Why do sound, subtitles, and visuals become out of sync?
After translating between different languages, sentence lengths can change, and pronunciation durations generally also change. For example, when translating from Chinese to English, the length of the sentences will definitely be different, and the duration of speaking the Chinese sentence compared to the English translation will generally be different as well.
Chinese: 有多远滚多远
(Gǔn duō yuǎn gǔn duō yuǎn) - "Get out of here and never come back" English: Get out of here as far as you can!
Chinese: 滚远点
(Gǔn yuǎn diǎn) - "Get lost" Japanese: ここから出て行け。
(Koko kara deteike) - "Get out of here."
If the original video's Chinese pronunciation takes 2 seconds, translating to English and dubbing may take 4 seconds, inevitably causing desynchronization.
How to Synchronize Them, Ignoring Quality, Just Synchronization
As mentioned above, if the duration before translation is 2 seconds and after translation is 4 seconds, if you only need them to be synchronized, without concern for speech speed or video speed, you can directly speed up the audio by 2x. This shortens the 4-second duration to 2 seconds, achieving synchronization. Alternatively, you can slow down the video, extending the original 2-second segment to 4 seconds, also achieving alignment.
Audio Acceleration for Alignment - Specific Steps:
In the software interface, select "Automatic Audio Acceleration" and deselect "Automatic Video Slowdown."
Open the menu: Tools -> Options. Set "Audio Maximum Acceleration Multiple" to
100
.
This achieves synchronization, but the downside is obvious: the speech speed fluctuates drastically.
Video Slowdown for Alignment - Specific Steps:
In the software interface, deselect "Automatic Audio Acceleration" and select "Automatic Video Slowdown."
Open the menu: Tools -> Options. Set "Video Maximum Slowdown Multiple" to 20.
This also achieves alignment, maintaining a consistent speech speed but slowing down the video, resulting in a video that fluctuates between fast and slow.
If your goal is simply synchronization, and you're not concerned about the quality, you can use these methods.
A Better, More Acceptable Synchronization Method
The above methods are clearly impractical. Audio that is too fast, or video that is too slow, is unacceptable and provides a poor experience. For better results, enable both "Automatic Audio Acceleration" and "Automatic Video Slowdown."
Specific Steps:
When selecting faster mode or openai mode, try to use a medium or larger model and select "Overall Recognition."
In the software interface, select both "Automatic Audio Acceleration" and "Automatic Video Slowdown." Set a smaller overall acceleration value, such as 10%.
Open the menu: Tools -> Options.
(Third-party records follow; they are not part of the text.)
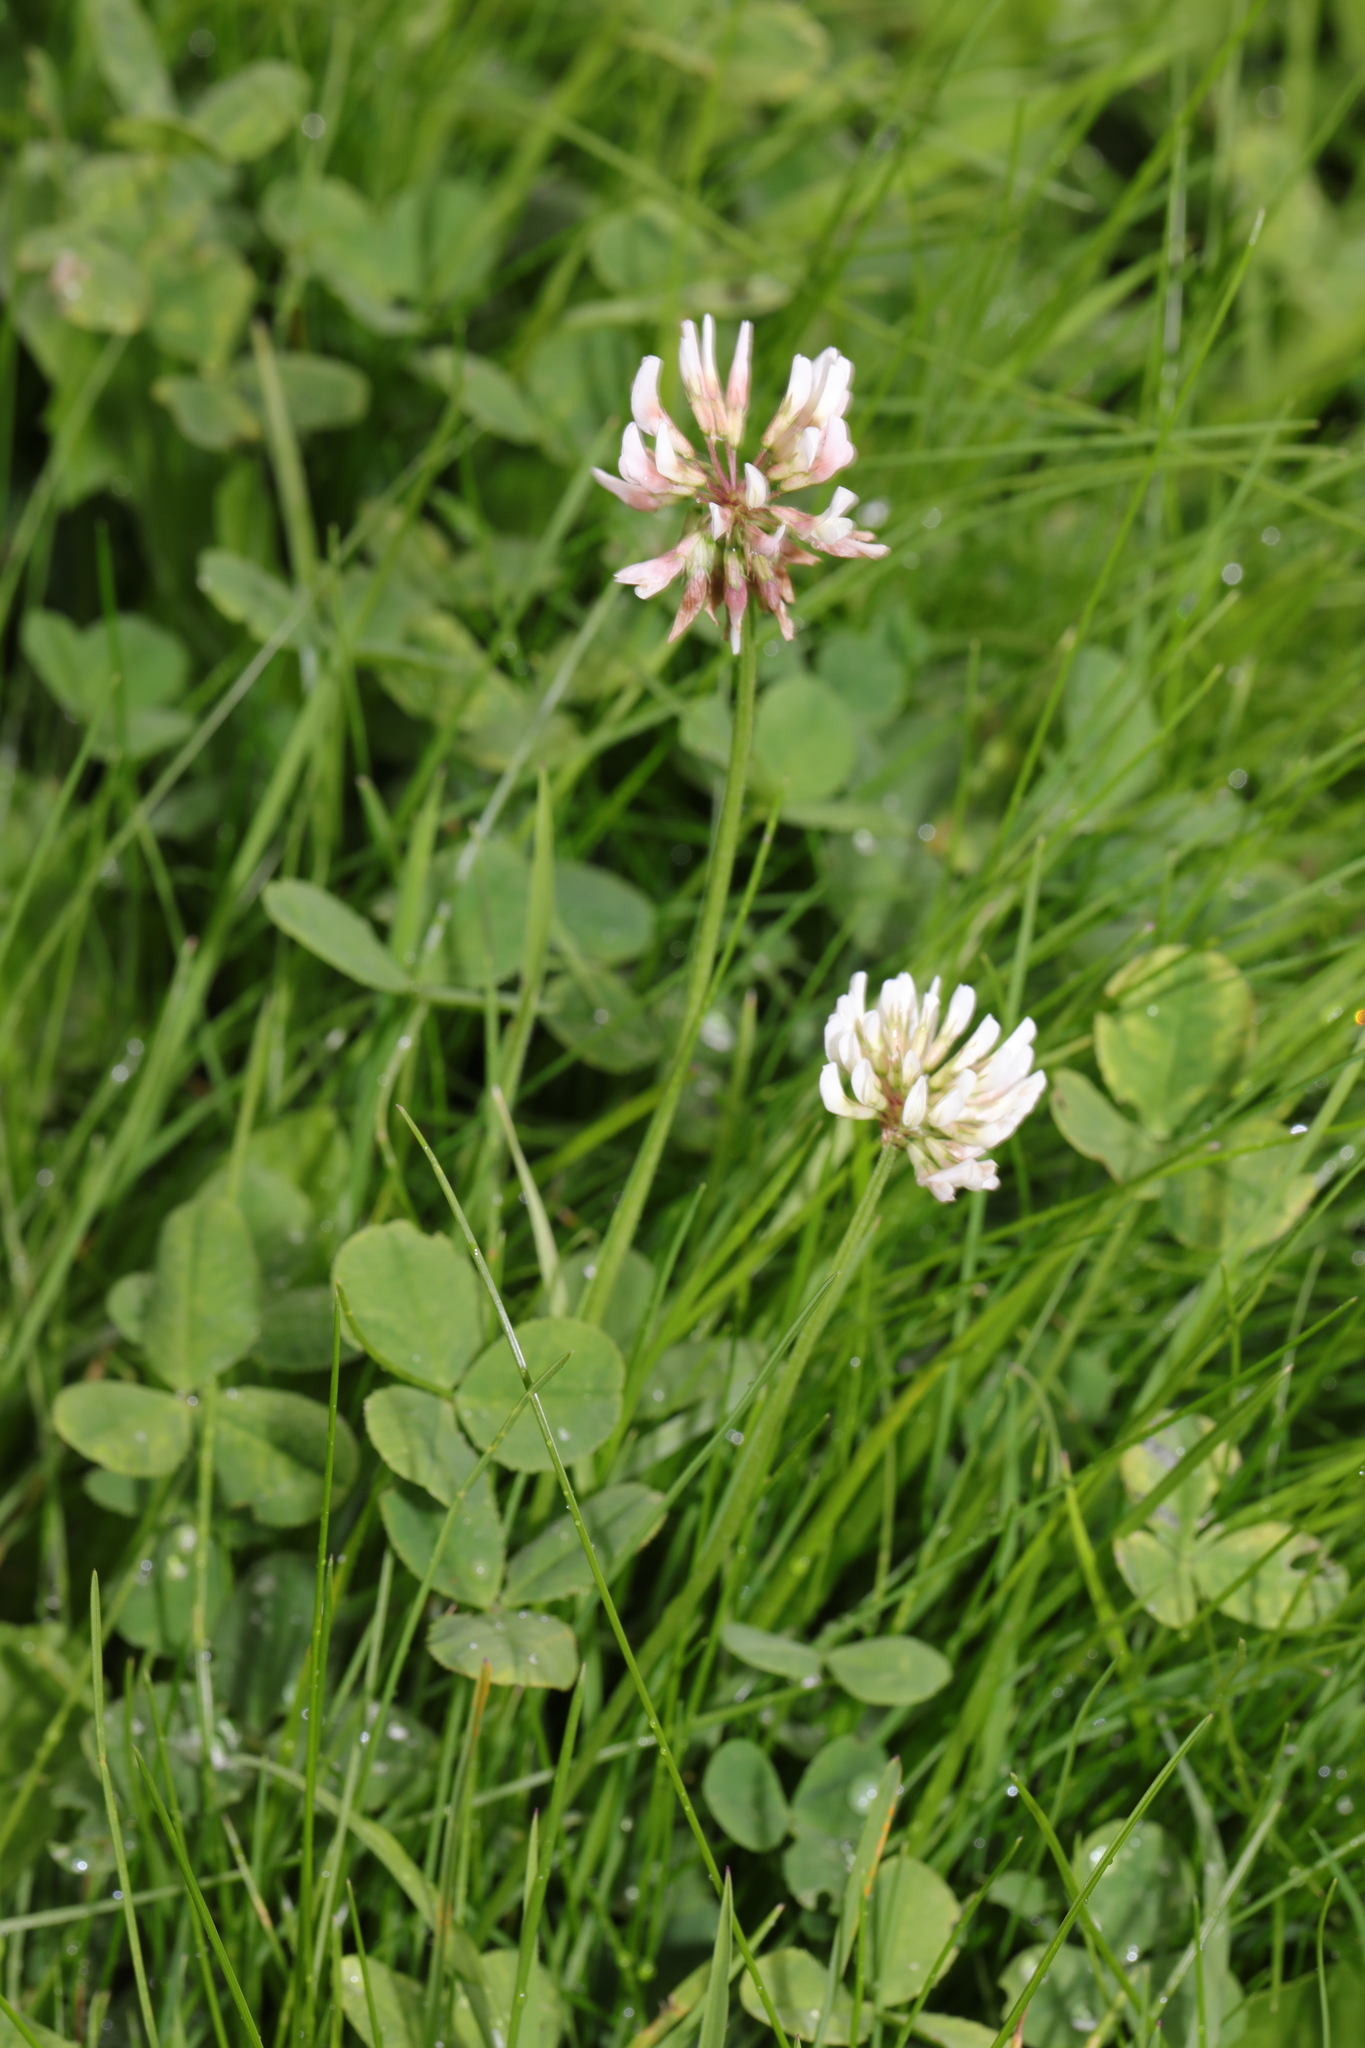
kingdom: Plantae
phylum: Tracheophyta
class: Magnoliopsida
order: Fabales
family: Fabaceae
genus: Trifolium
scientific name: Trifolium repens
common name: White clover
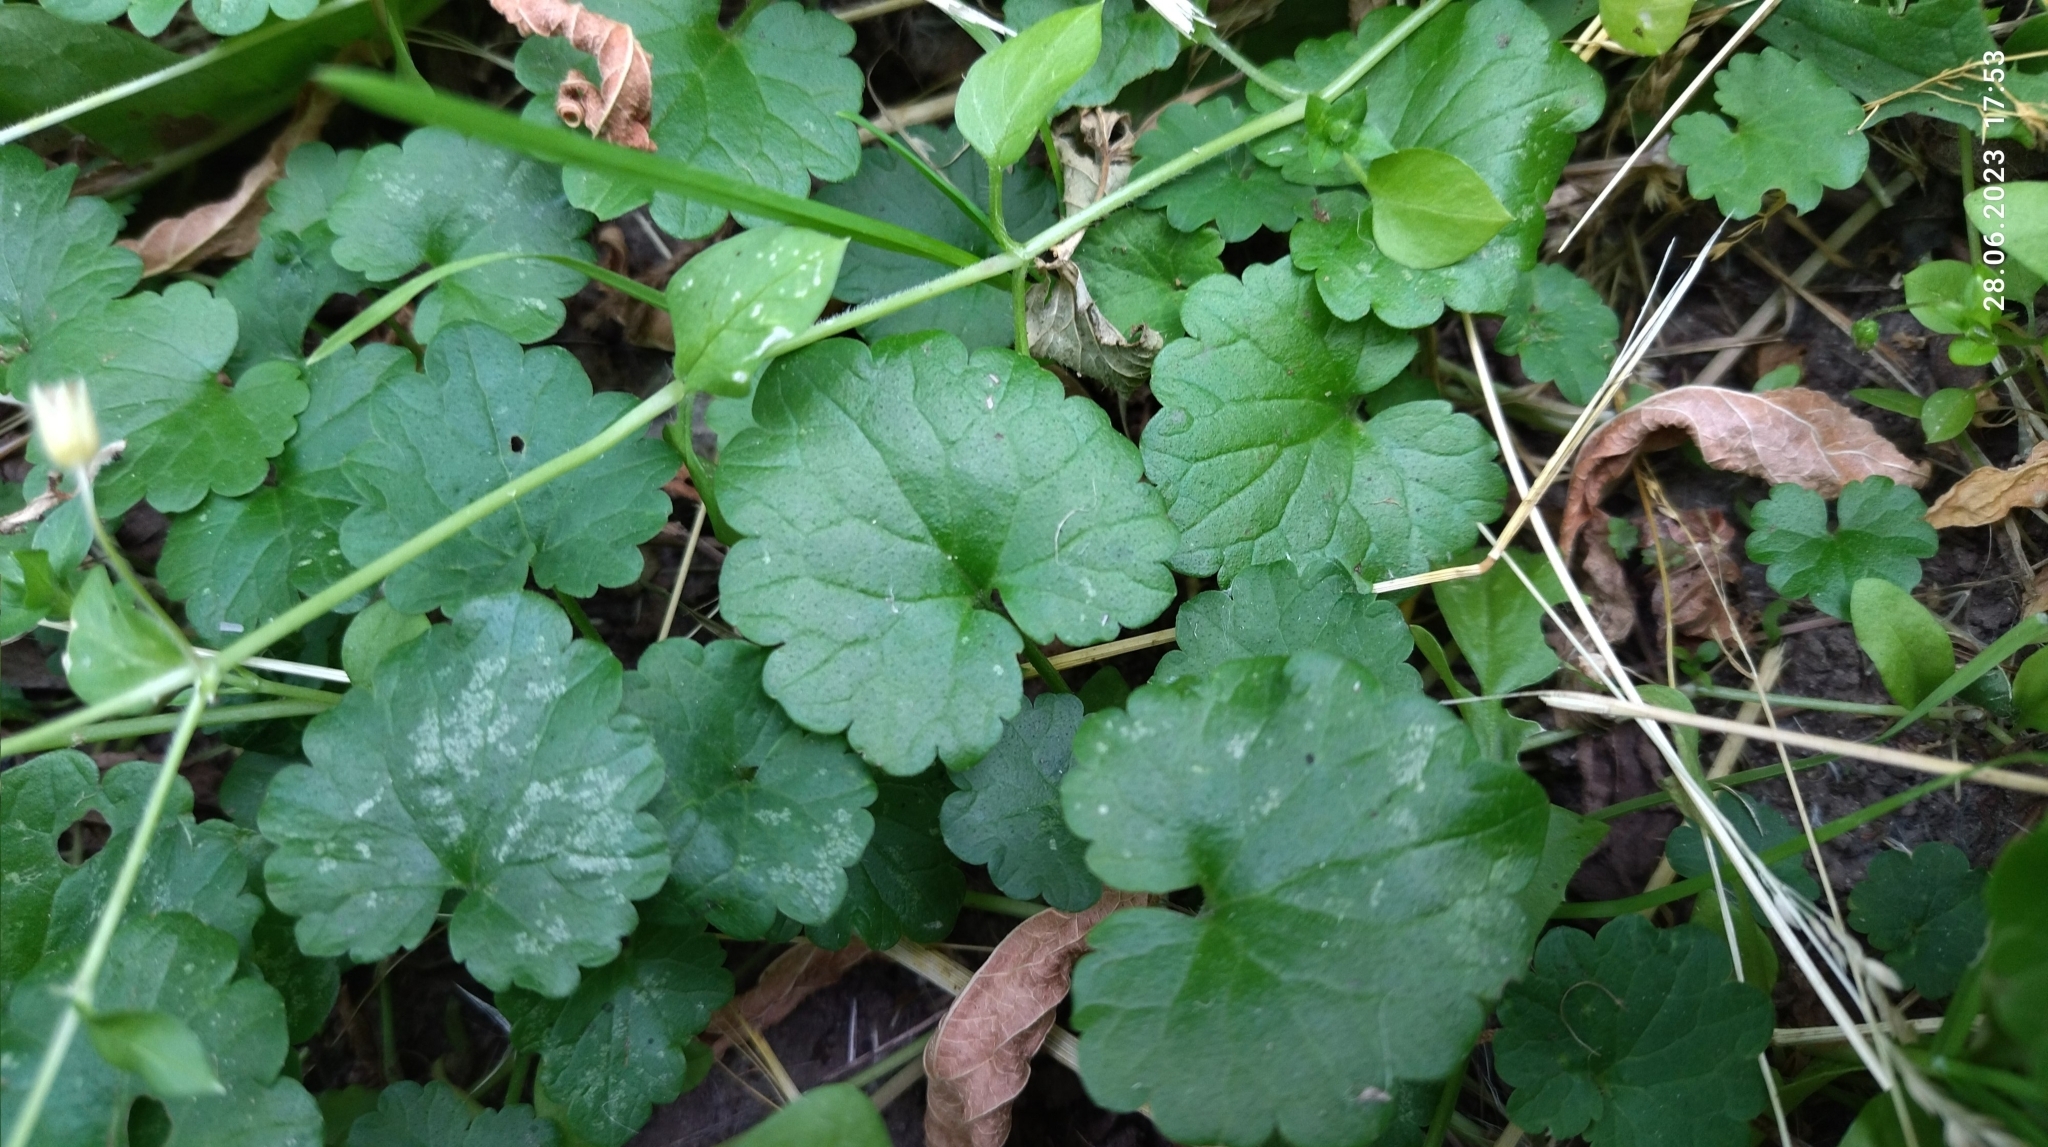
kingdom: Plantae
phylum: Tracheophyta
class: Magnoliopsida
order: Lamiales
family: Lamiaceae
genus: Glechoma
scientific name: Glechoma hederacea
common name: Ground ivy
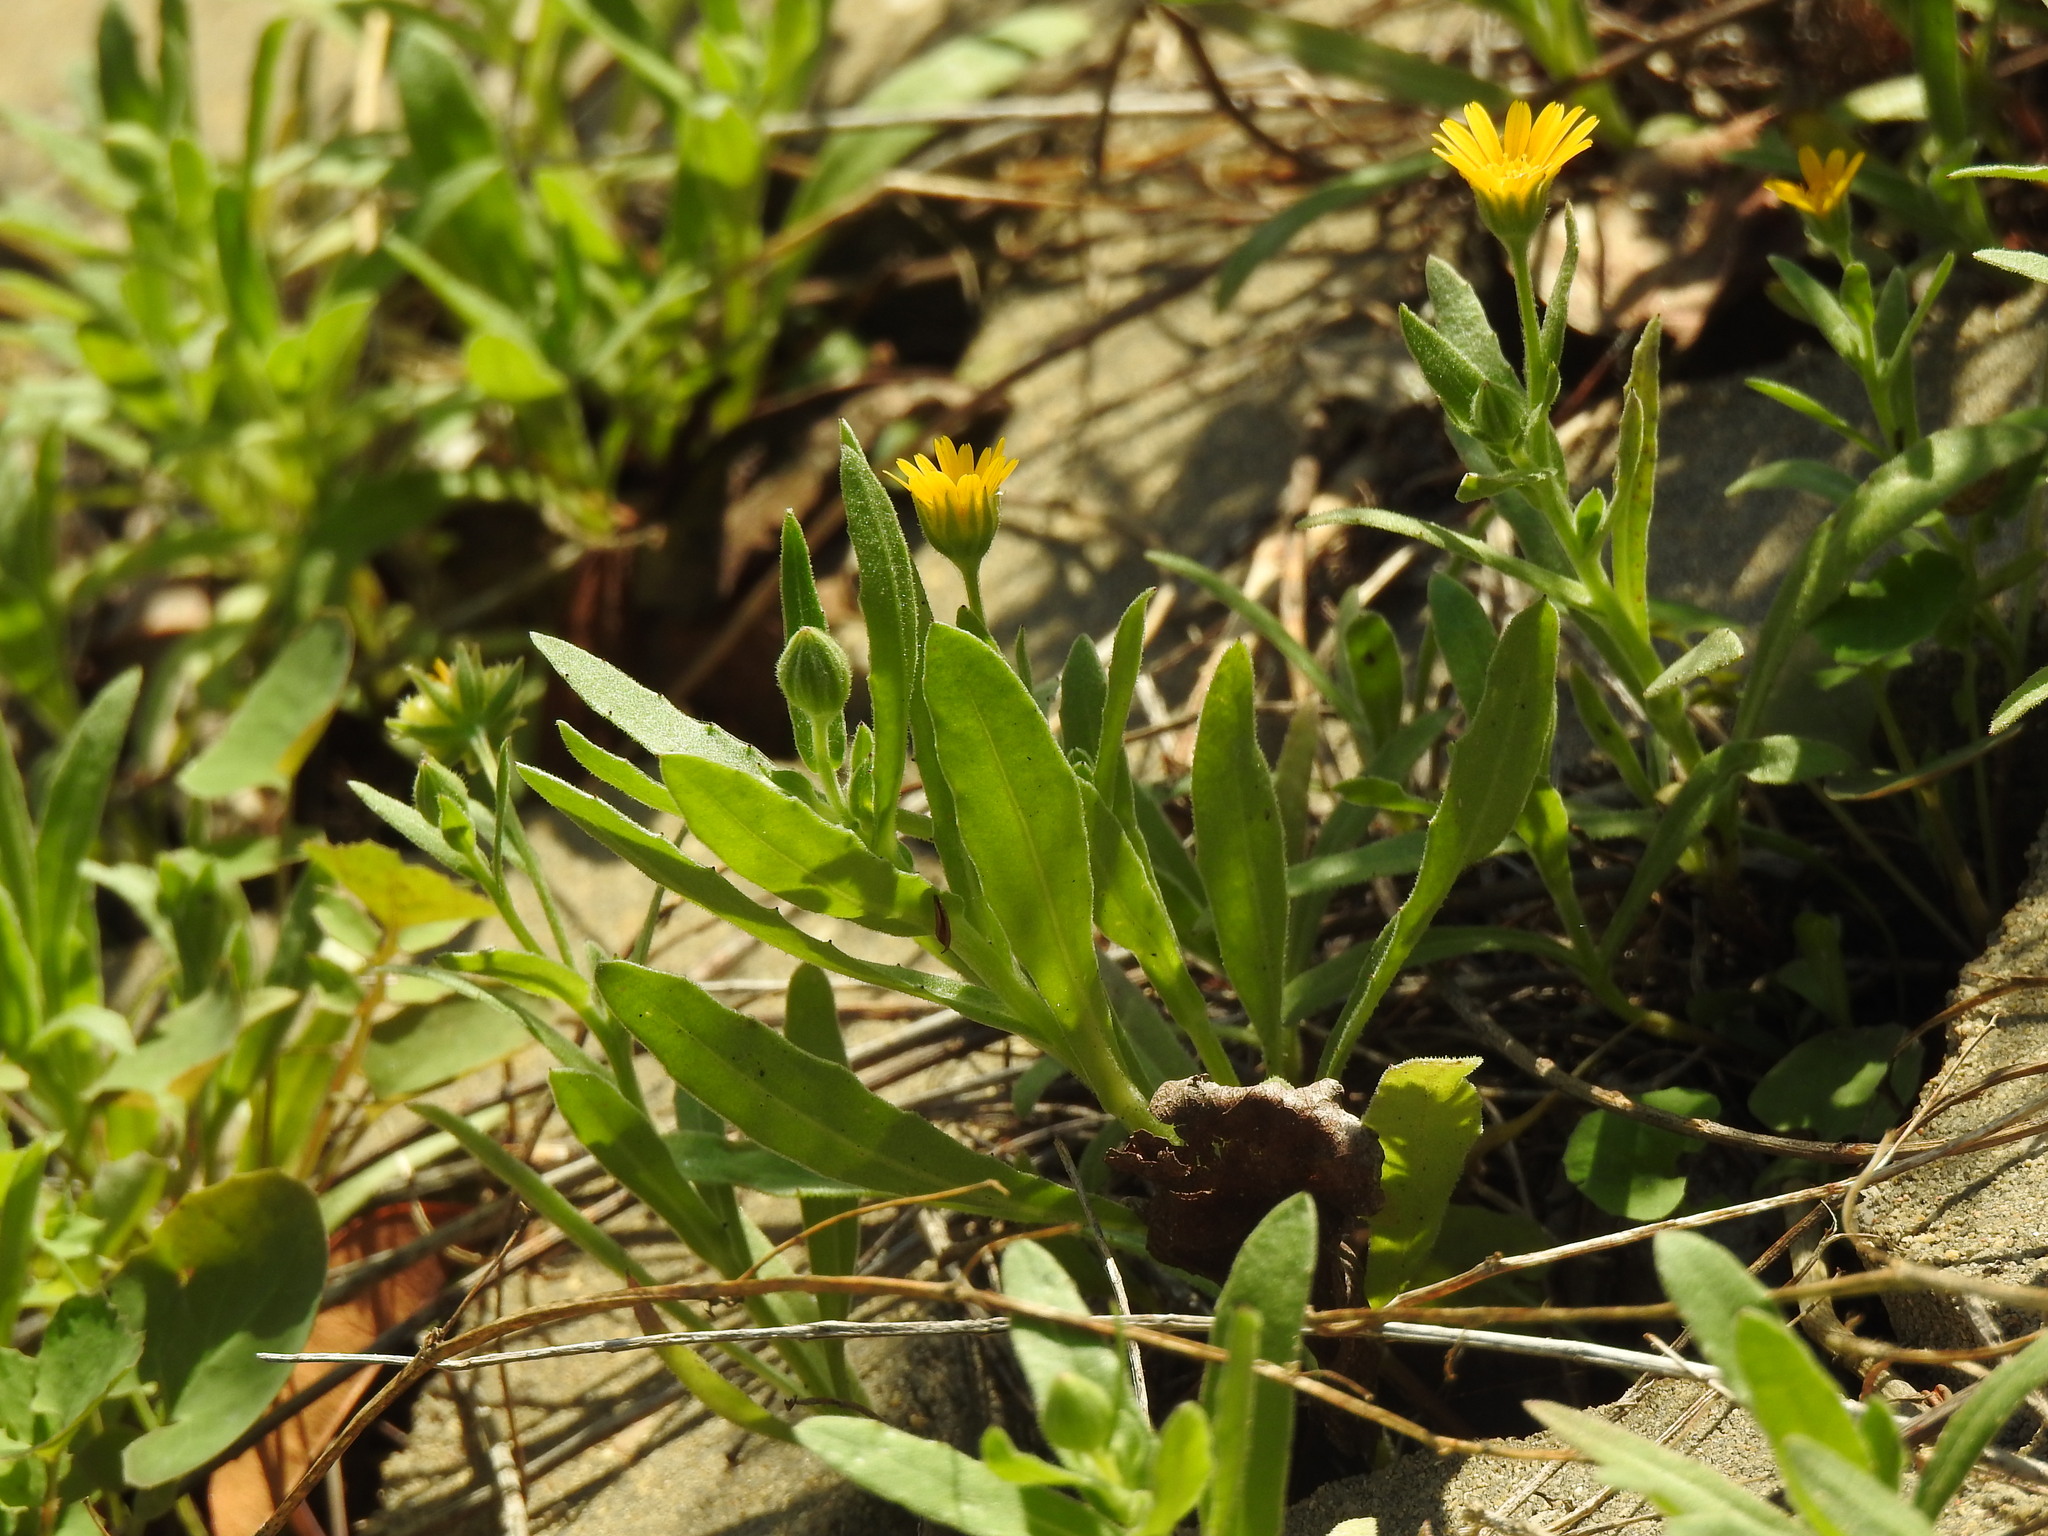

Set "Audio Maximum Acceleration Multiple" to 1.8 (meaning the speech can accelerate to a maximum of 1.8 times its normal speed). You can manually adjust this to a value greater than 1, such as 2 or 1.5.
Open the menu: Tools -> Options. Set "Video Maximum Slowdown Multiple" to 2 (meaning the video can slow down to 0.05 times its normal speed). You can change this to a value greater than 1, such as 3 or 5.
Even after steps 1-3, synchronization may not be achieved because the maximum values are limited. If the maximum is reached and synchronization is not achieved, it will give up and the subtitles will be delayed. In this case, continue adjusting the subtitle-related options in the menu: Tools -> Options.
Is There a Perfect Synchronization Method?
Aside from manual adjustments involving human intervention, such as simplifying translations or adding transition scenes, no perfect, fully automated method has been found.
Simultaneously ensuring that, across long or short videos and translations into any language, a program can automatically achieve the following goals - "audio acceleration within an acceptable range," "video slowdown within an acceptable range," and "mouth movements synchronized with the start of speech" - seems like an impossible task. Aside from manual adjustments, there is no perfect method.